Volgens Koops kent de arbeidsmarkt drie smaken: werknemer, uitzendkracht en zzp’er. “Bij het eerste contract prijzen we alle risico’s in, bij het tweede doen we dat deels en bij de zzp’er helemaal niet. Het bedrijf kan kiezen welk contract het aangaat met de werkende en kiest dan vaak voor de goedkoopste optie.”
Koops vindt dat het huidige kabinet onvoldoende doet om ongewenste effecten op de arbeidsmarkt tegen te gaan. “Als je nu de Wab invoert en de markt weet dat er minstens twee jaar lang nog geen wet- en regelgeving is rond zzp’ers, ja dan… Kende je twee jaar geleden Temper en Deliveroo goed? Ik geloof niet in een samenleving waarin de horecamedewerker, de garderobemedewerker, de beveiliger, de toiletjuffrouw allemaal zelfstandig ondernemers zijn. Als dat zo is, zijn ze dat bij gelegenheid van het systeem.

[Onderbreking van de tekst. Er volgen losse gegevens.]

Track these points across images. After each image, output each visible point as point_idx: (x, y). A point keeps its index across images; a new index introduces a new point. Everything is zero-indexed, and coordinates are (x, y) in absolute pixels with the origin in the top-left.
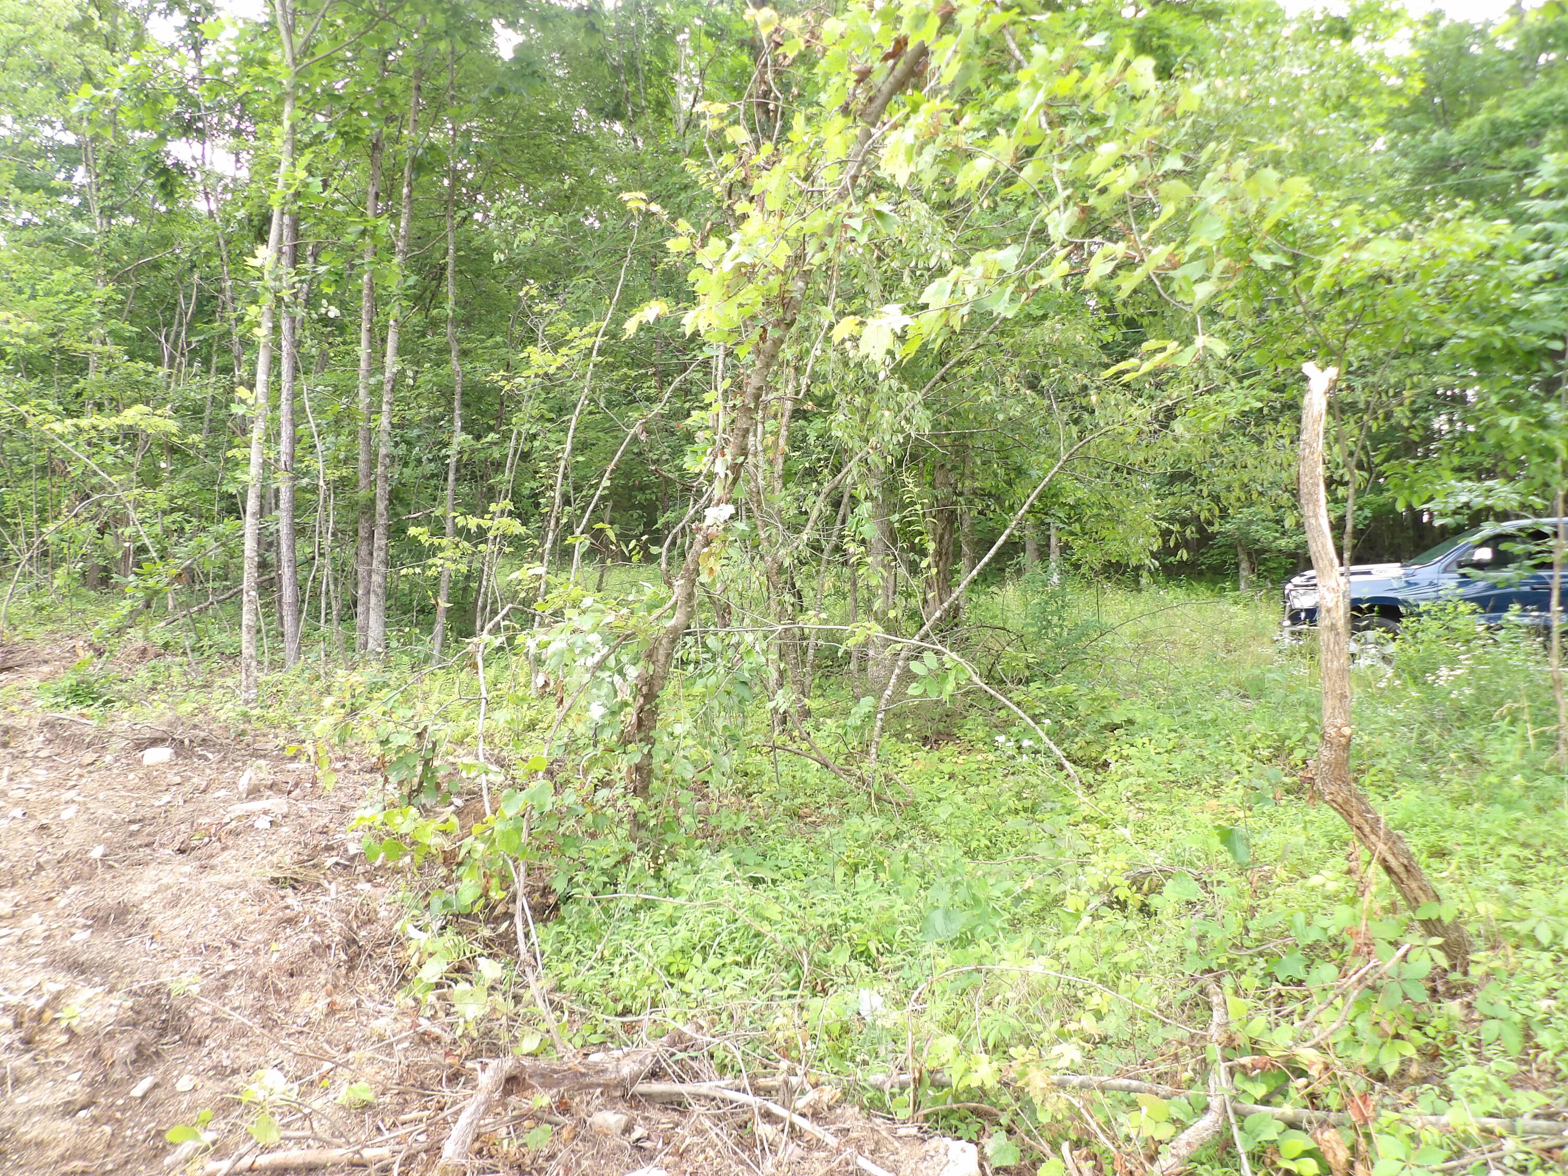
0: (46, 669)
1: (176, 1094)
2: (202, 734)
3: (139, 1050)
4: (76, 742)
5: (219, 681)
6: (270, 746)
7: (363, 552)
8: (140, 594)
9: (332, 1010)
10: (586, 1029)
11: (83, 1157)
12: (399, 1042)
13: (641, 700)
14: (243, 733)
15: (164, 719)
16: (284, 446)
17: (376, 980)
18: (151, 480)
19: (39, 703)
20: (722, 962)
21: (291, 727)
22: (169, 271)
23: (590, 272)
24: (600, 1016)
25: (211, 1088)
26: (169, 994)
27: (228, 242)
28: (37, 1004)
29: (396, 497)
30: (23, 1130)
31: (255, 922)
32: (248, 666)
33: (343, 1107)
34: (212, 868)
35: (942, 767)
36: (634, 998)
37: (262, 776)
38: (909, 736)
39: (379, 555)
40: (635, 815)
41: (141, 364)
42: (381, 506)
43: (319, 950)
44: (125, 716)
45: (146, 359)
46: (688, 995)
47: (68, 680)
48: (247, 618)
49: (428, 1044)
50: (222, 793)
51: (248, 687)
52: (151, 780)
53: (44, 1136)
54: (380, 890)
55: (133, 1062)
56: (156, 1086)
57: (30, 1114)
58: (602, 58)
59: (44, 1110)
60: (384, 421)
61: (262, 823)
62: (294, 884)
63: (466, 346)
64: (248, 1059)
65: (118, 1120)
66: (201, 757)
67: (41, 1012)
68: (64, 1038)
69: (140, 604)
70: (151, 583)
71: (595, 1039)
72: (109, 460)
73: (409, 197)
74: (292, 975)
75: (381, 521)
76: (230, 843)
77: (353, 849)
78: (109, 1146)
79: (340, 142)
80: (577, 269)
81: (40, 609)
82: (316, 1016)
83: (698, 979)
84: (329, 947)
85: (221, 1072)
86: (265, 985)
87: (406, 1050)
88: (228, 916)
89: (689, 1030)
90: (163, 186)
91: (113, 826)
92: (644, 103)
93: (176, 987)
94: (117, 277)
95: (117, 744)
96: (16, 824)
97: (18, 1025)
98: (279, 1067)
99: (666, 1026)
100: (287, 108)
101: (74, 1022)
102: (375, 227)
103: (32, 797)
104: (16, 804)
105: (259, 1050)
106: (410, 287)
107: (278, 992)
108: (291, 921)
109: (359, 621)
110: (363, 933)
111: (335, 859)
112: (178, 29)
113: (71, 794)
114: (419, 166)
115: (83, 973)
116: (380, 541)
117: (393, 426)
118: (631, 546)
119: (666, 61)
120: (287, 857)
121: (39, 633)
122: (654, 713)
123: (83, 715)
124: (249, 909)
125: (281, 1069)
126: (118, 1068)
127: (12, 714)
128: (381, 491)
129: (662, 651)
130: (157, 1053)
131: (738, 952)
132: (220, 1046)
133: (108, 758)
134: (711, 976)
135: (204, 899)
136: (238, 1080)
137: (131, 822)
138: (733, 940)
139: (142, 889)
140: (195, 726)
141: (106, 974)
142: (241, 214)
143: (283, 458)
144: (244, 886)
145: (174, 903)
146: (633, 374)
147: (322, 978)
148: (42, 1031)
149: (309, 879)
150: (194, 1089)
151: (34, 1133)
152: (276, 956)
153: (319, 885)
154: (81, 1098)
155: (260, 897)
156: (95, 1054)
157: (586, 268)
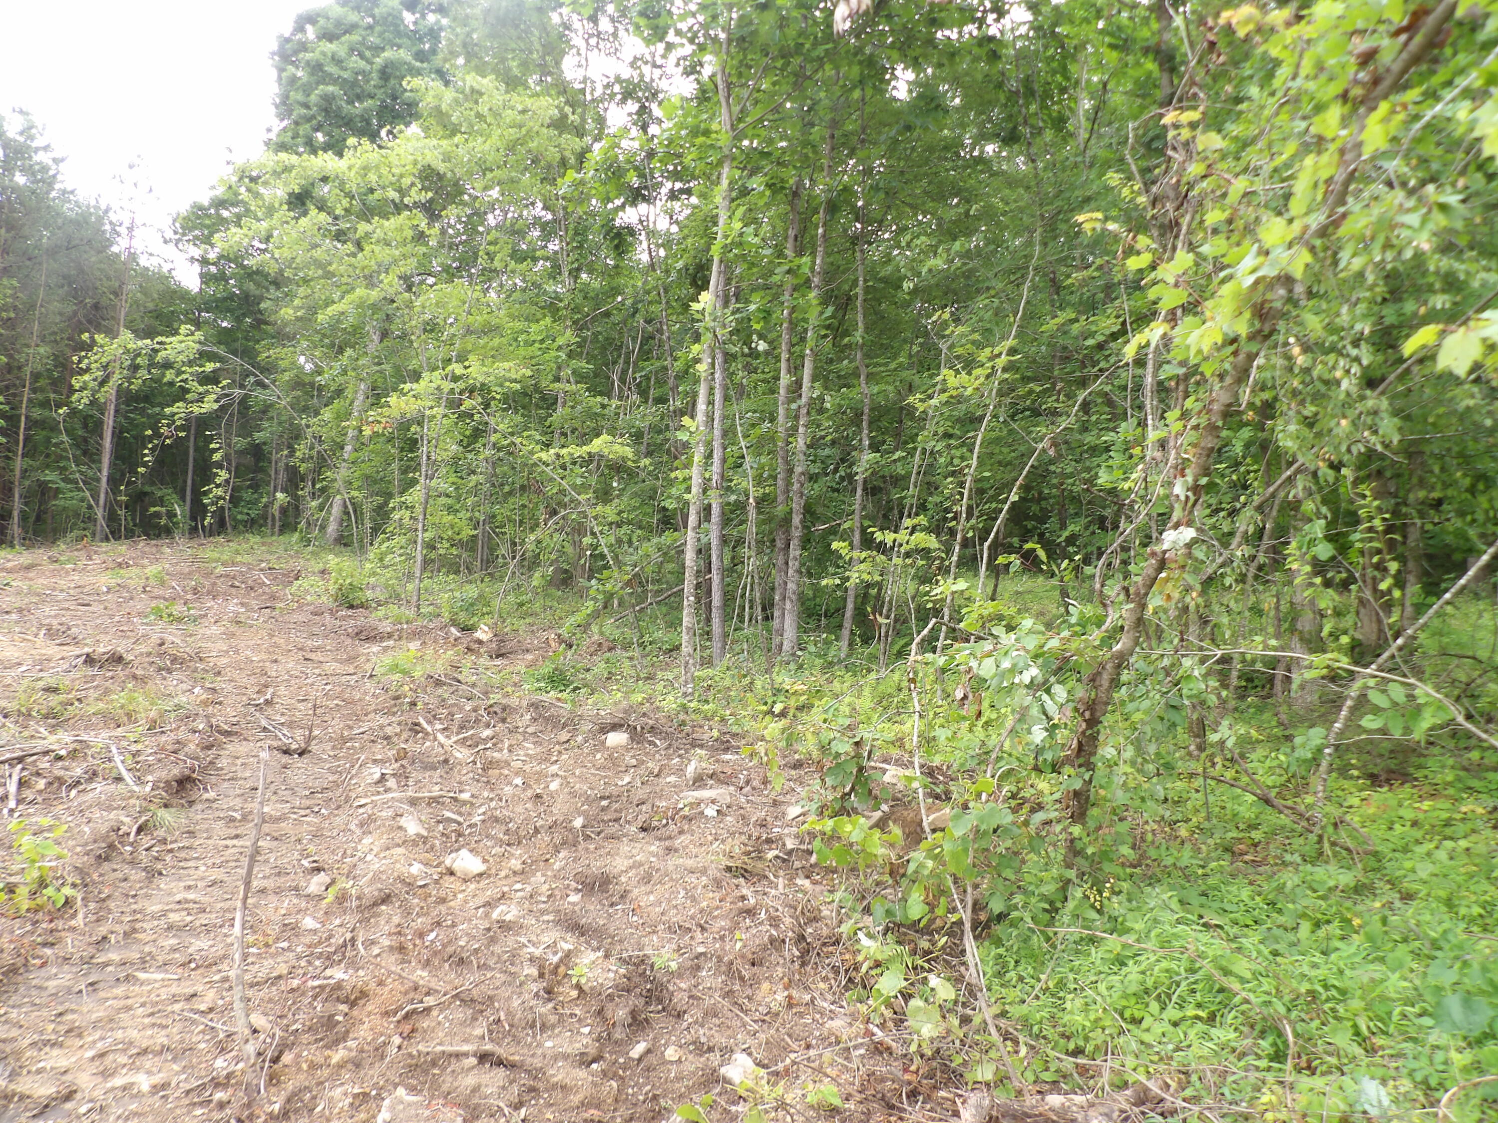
0: (529, 657)
1: (666, 1062)
2: (651, 722)
3: (633, 1014)
4: (555, 723)
5: (660, 675)
6: (706, 737)
7: (780, 561)
8: (600, 597)
9: (790, 1004)
10: (1038, 1065)
11: (598, 1107)
12: (856, 1047)
13: (1084, 725)
14: (683, 723)
15: (621, 706)
16: (716, 467)
17: (825, 979)
18: (604, 495)
19: (526, 687)
20: (1181, 1015)
21: (723, 720)
22: (617, 318)
23: (992, 292)
24: (1053, 1054)
25: (693, 1064)
26: (652, 966)
27: (666, 291)
28: (555, 959)
29: (809, 511)
30: (551, 1072)
31: (717, 908)
32: (687, 663)
33: (812, 1107)
34: (676, 850)
35: (1402, 812)
36: (1087, 1039)
37: (704, 765)
38: (1355, 773)
39: (793, 565)
40: (1072, 841)
41: (599, 399)
42: (796, 520)
43: (776, 943)
44: (590, 701)
45: (601, 394)
46: (1149, 1046)
47: (547, 668)
48: (687, 620)
49: (881, 1053)
50: (672, 779)
51: (686, 682)
52: (613, 761)
53: (568, 1081)
54: (818, 888)
55: (630, 1025)
56: (649, 1051)
57: (555, 1058)
58: (1000, 86)
59: (565, 1057)
60: (800, 442)
61: (711, 812)
62: (744, 873)
63: (871, 369)
64: (721, 1040)
65: (621, 1078)
66: (651, 743)
67: (557, 967)
68: (574, 993)
69: (600, 604)
70: (609, 587)
71: (1047, 1076)
72: (579, 481)
73: (824, 236)
74: (753, 964)
75: (796, 533)
76: (686, 827)
77: (790, 844)
78: (616, 1101)
79: (768, 193)
80: (978, 291)
81: (521, 605)
82: (775, 1007)
83: (1158, 1029)
84: (784, 941)
85: (701, 1049)
86: (730, 971)
87: (862, 1056)
88: (694, 899)
89: (1154, 1087)
90: (617, 247)
91: (588, 800)
92: (1041, 124)
93: (659, 963)
94: (579, 326)
95: (586, 727)
96: (518, 791)
97: (541, 975)
98: (747, 1051)
99: (1126, 1077)
100: (726, 170)
101: (583, 981)
102: (799, 267)
103: (527, 767)
104: (517, 774)
105: (729, 1032)
106: (827, 318)
107: (742, 979)
108: (750, 912)
109: (776, 623)
110: (810, 930)
111: (776, 852)
112: (630, 114)
113: (554, 768)
114: (832, 208)
115: (583, 935)
116: (795, 551)
117: (808, 447)
118: (1063, 566)
119: (1068, 79)
120: (736, 846)
121: (521, 625)
122: (1094, 738)
123: (559, 699)
124: (711, 895)
125: (750, 1054)
126: (619, 1029)
127: (507, 695)
128: (797, 505)
129: (1106, 676)
130: (646, 1020)
131: (1199, 1006)
132: (696, 1022)
133: (579, 739)
134: (1171, 1028)
135: (672, 879)
136: (715, 1058)
137: (603, 798)
138: (1193, 991)
139: (619, 864)
140: (644, 715)
141: (601, 940)
142: (680, 265)
143: (715, 477)
144: (704, 871)
145: (647, 879)
146: (1038, 389)
147: (780, 971)
148: (559, 983)
149: (755, 871)
150: (679, 1061)
151: (560, 1077)
152: (739, 945)
153: (766, 877)
154: (592, 1051)
155: (718, 884)
156: (600, 1012)
157: (988, 288)
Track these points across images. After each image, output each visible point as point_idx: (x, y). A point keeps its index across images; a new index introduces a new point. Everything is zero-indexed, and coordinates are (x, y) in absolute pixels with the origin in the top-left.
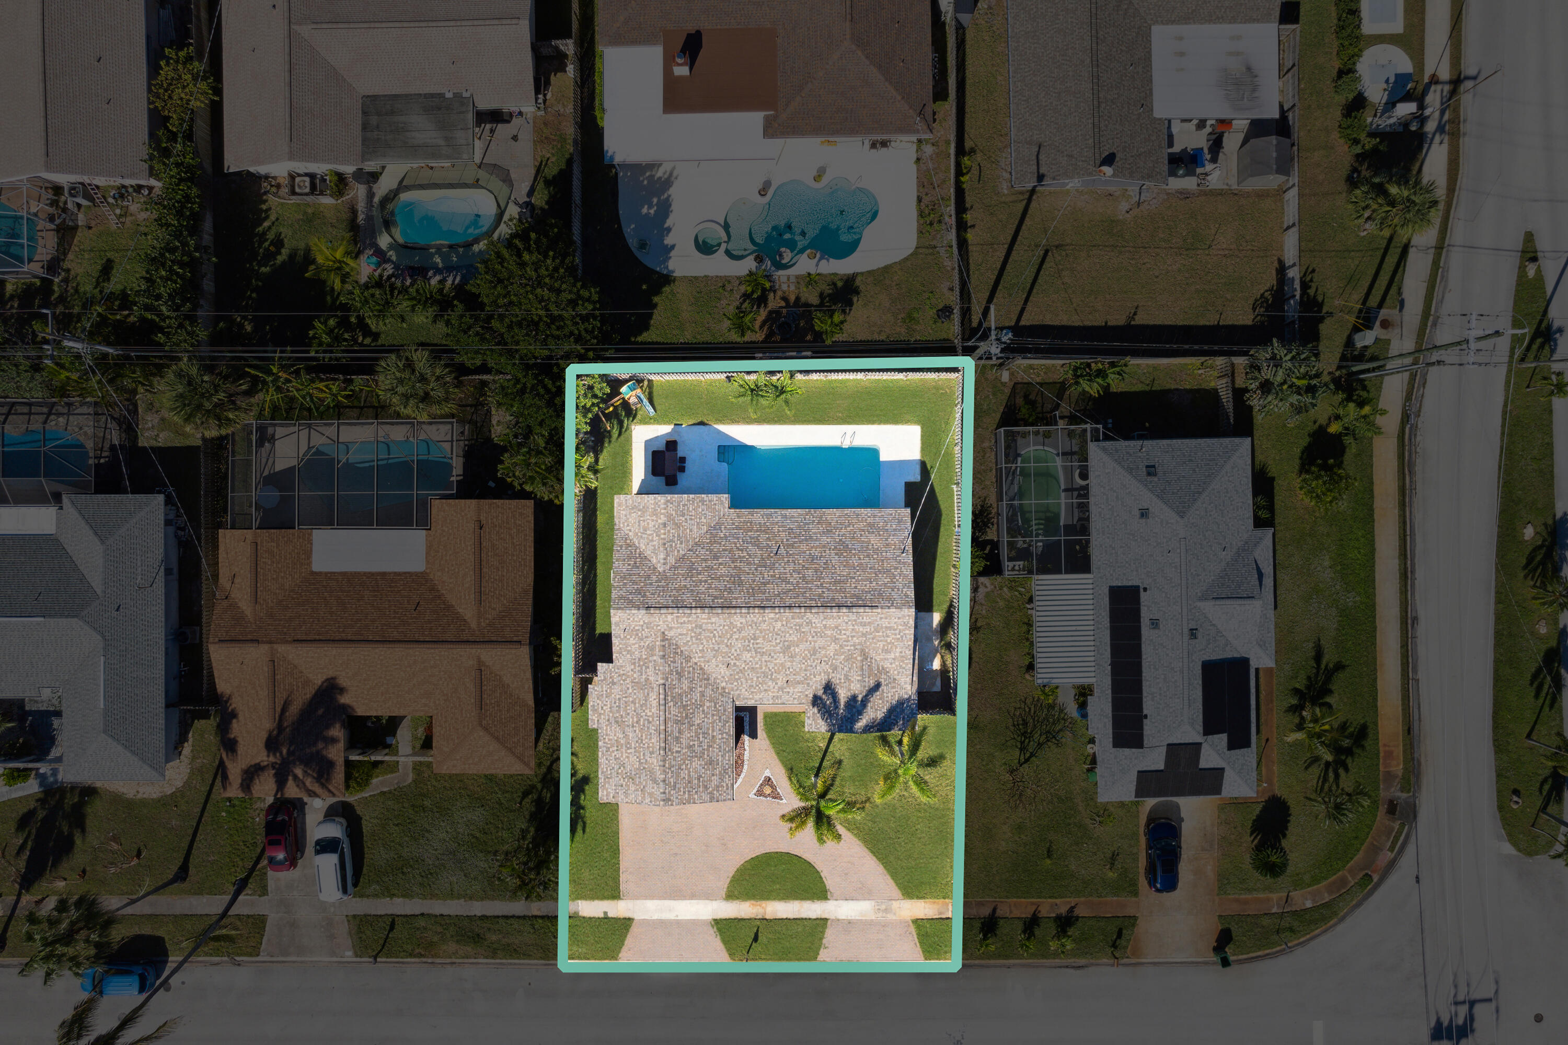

Dat is ondermijnend.”
Goedkoop, goedkoper, goedkoopst
Daarnaast steekt hij de hand in eigen boezem op het vlak van de beloning van uitzendkrachten. “Wij moeten als branche niet voortdurend naar het putje willen bewegen. De opdrachtgever vraagt of het nog flexibeler kan, nóg goedkoper en de uitzender draait. Stap daarvan af. Zeg als branche: wij doen niet meer mee aan die voortdurende run op goedkoop, goedkoper, goedkoopst. Uitzendbedrijven moeten de waarde van werk belangrijker maken dan de prijs. Algoritmen zullen voor een groot deel de functie van matching overnemen. Investeer in je mensen, in hun ontwikkeling en opleiding, dan voeg je waarde toe.”